# Question about Searching



## DaveCarter (Mar 2, 2009)

This has been annoying me for ages, so I thought I might as well ask about it; every so often when I go to search for something, I'll get a list of the most recent forum searches and a whole load of more detailed search options...but no actual search results!! No matter how many times I hit the search button it keeps going to the same page. Does that mean there are no results found, as it doesnt actually say that. Thanks!!


----------



## DDDorian (Mar 2, 2009)

^^Yeah, that's generally what it means.


----------



## DaveCarter (Mar 2, 2009)

Bugger, I thought so. It doesnt actually say that there are no results, which is what got me confused.
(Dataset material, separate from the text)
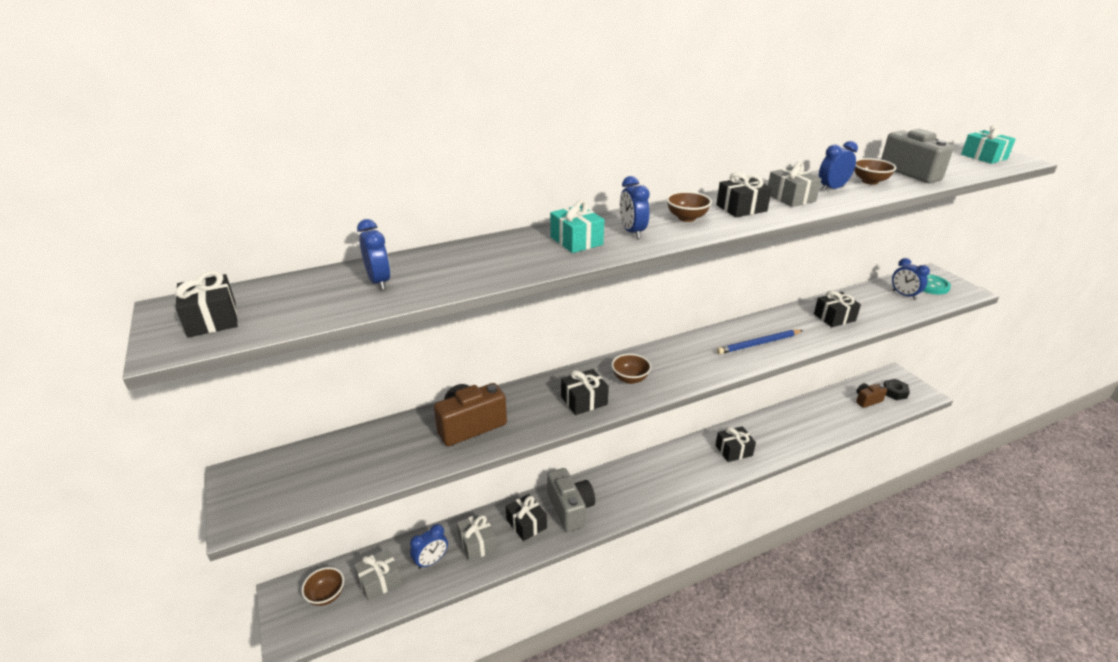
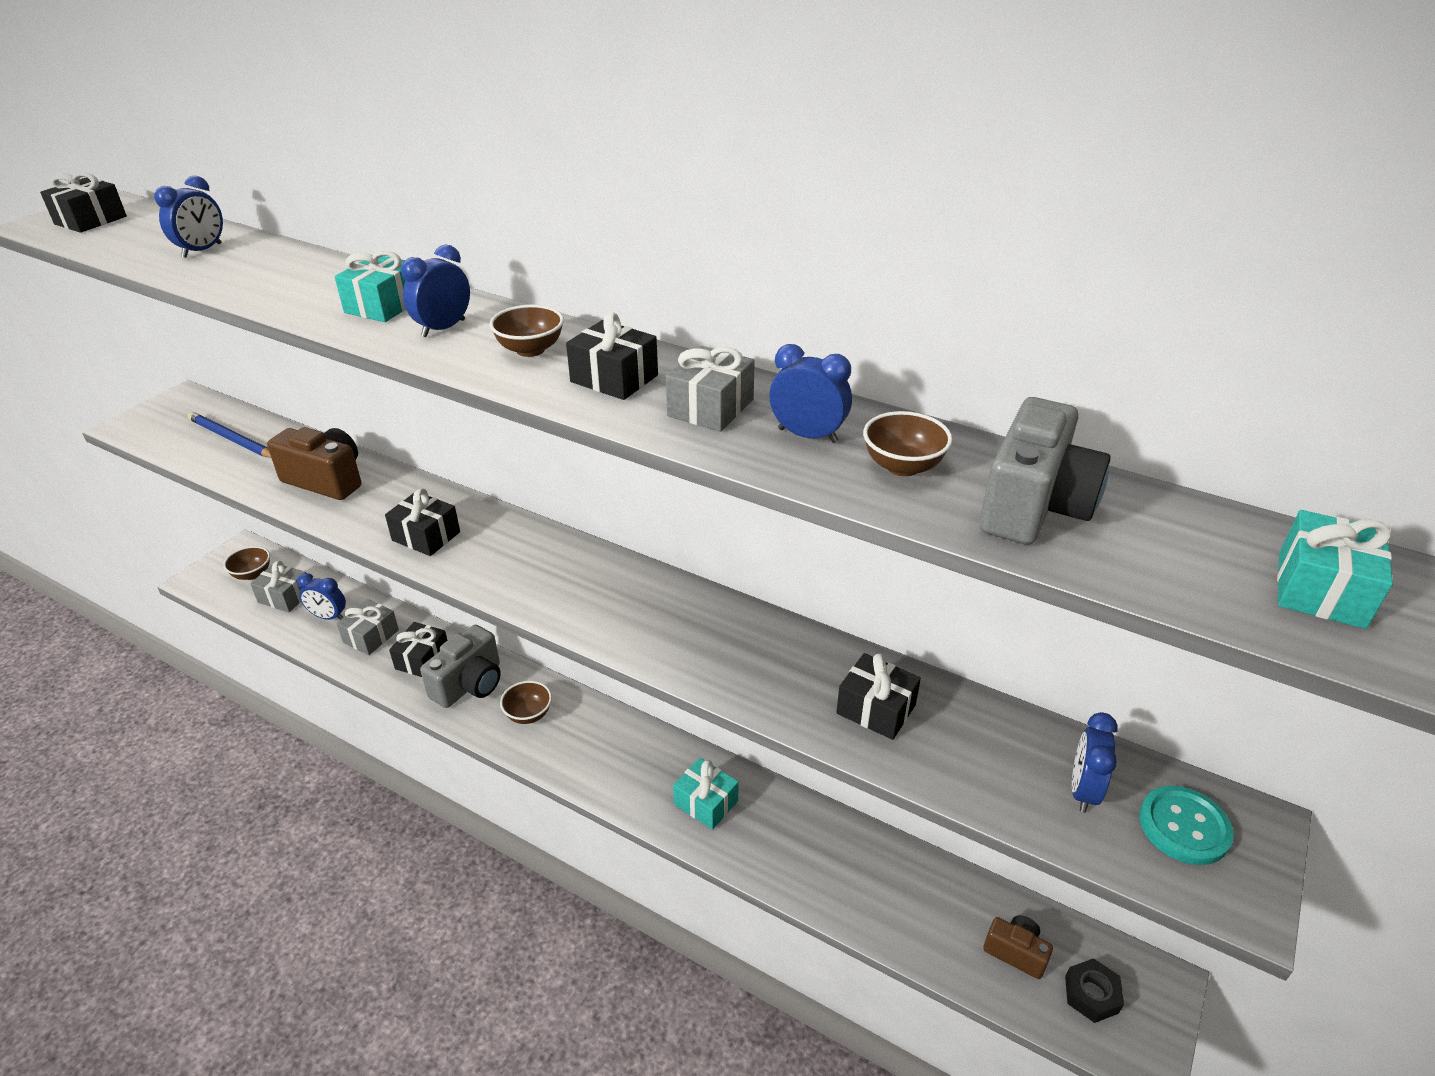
camera: 55 degrees right, 5 degrees up
(630, 379) = (501, 554): brown bowl -> brown bowl (528, 714)
(733, 450) = (706, 802): black gift -> turquoise gift
(758, 344) = (698, 643): blue pencil -> blue pencil (231, 439)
Especially when you're searching for a thread that you know for a fact exists! Thanks for your help.


----------



## DaveCarter (Mar 8, 2009)

For the record, I dont think it does mean no results. I was looking for anything on Van Damme cables, and searching for 'Van' gave me that page. I find it hard to believe that nobody in the history of the site has ever mentioned a van before...


----------



## DDDorian (Mar 8, 2009)

Your search terms generally have to be longer than three letters, I believe. That doesn't go for tags, though, so next time you make a thread be sure to tag it for future reference.


----------



## playstopause (Mar 9, 2009)

This works best, IMO.


----------



## DaveCarter (Mar 9, 2009)

Ah ok, thanks guys!!


----------